(Beginning of DATA SUPPLIED)
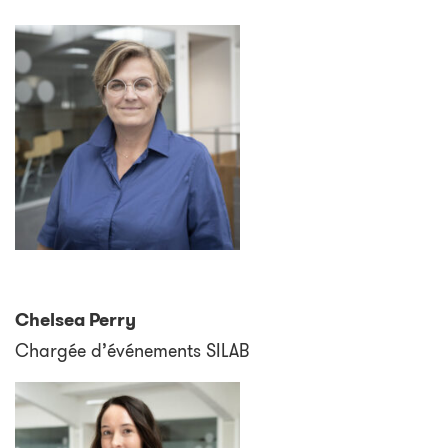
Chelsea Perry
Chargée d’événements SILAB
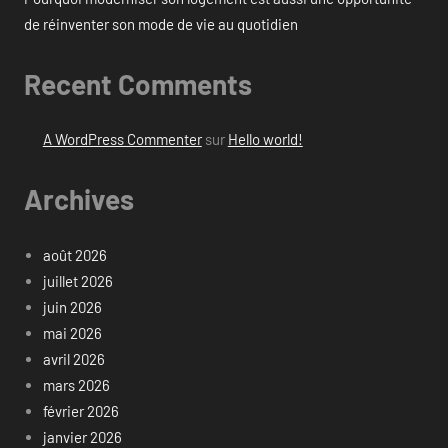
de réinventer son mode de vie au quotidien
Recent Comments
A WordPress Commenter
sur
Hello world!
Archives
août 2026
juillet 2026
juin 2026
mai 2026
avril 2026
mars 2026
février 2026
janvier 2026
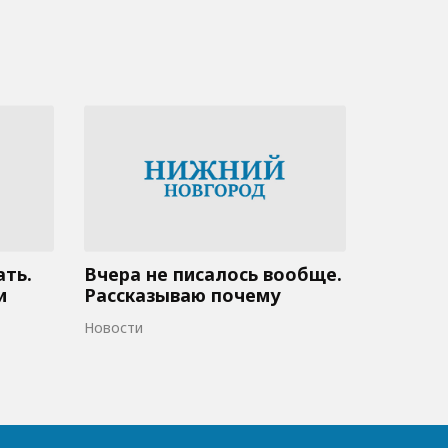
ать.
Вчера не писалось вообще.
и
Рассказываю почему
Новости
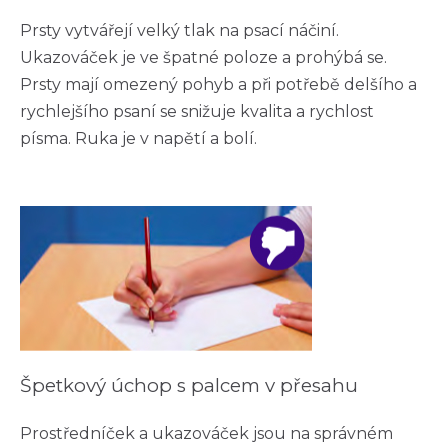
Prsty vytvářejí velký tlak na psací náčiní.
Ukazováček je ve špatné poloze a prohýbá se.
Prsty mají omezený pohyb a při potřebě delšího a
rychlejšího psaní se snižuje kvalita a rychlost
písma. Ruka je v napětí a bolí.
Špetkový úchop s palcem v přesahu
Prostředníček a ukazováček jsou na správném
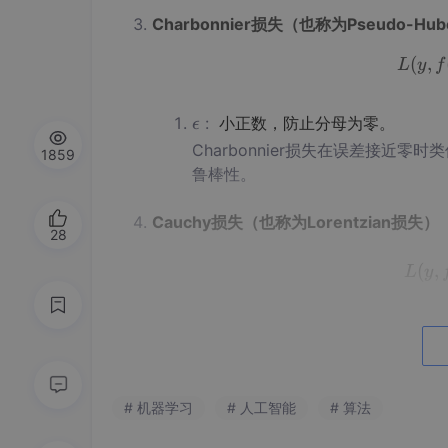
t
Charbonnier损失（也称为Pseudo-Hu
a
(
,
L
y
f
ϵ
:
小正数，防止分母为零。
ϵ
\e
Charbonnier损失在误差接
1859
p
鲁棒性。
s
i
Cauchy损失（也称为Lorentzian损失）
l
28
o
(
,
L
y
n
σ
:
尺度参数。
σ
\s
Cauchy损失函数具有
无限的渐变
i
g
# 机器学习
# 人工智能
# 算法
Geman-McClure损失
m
(End of DATA SUPPLIED)
(Beginning of DATA SUPPLIED)
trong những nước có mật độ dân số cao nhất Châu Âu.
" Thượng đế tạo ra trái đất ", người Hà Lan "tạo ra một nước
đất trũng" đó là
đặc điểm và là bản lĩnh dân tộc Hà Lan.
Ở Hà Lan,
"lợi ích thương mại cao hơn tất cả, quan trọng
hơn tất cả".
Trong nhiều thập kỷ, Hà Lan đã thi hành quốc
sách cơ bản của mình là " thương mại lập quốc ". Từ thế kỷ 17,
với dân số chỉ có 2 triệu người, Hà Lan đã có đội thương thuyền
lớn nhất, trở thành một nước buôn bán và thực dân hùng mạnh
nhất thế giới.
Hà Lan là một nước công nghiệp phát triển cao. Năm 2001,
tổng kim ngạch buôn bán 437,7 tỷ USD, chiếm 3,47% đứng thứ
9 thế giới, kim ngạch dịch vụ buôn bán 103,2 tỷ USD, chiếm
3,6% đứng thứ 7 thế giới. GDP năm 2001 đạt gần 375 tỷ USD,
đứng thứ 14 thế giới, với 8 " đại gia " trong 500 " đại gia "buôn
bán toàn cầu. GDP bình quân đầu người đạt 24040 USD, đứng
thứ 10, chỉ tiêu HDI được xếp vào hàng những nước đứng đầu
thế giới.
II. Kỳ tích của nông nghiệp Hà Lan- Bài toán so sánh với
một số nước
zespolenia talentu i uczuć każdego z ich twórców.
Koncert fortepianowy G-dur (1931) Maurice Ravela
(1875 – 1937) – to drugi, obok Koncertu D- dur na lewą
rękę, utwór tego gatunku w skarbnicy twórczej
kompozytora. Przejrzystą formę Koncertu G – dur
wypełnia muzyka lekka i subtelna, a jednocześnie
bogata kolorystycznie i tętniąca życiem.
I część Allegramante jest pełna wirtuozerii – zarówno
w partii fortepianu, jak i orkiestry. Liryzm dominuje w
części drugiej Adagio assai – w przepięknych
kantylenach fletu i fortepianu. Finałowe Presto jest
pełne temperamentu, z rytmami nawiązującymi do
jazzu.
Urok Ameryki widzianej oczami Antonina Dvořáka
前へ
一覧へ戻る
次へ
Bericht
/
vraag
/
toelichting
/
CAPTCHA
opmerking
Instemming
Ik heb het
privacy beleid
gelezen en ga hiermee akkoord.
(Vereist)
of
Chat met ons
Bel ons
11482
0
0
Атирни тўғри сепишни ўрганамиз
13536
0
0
(End of DATA SUPPLIED)
• **GOAL OF THE EXERCISE**: Find how many lines in the material above hold the word "nhất", then reply with only that figure.

• **EXERCISE ANSWER**: 3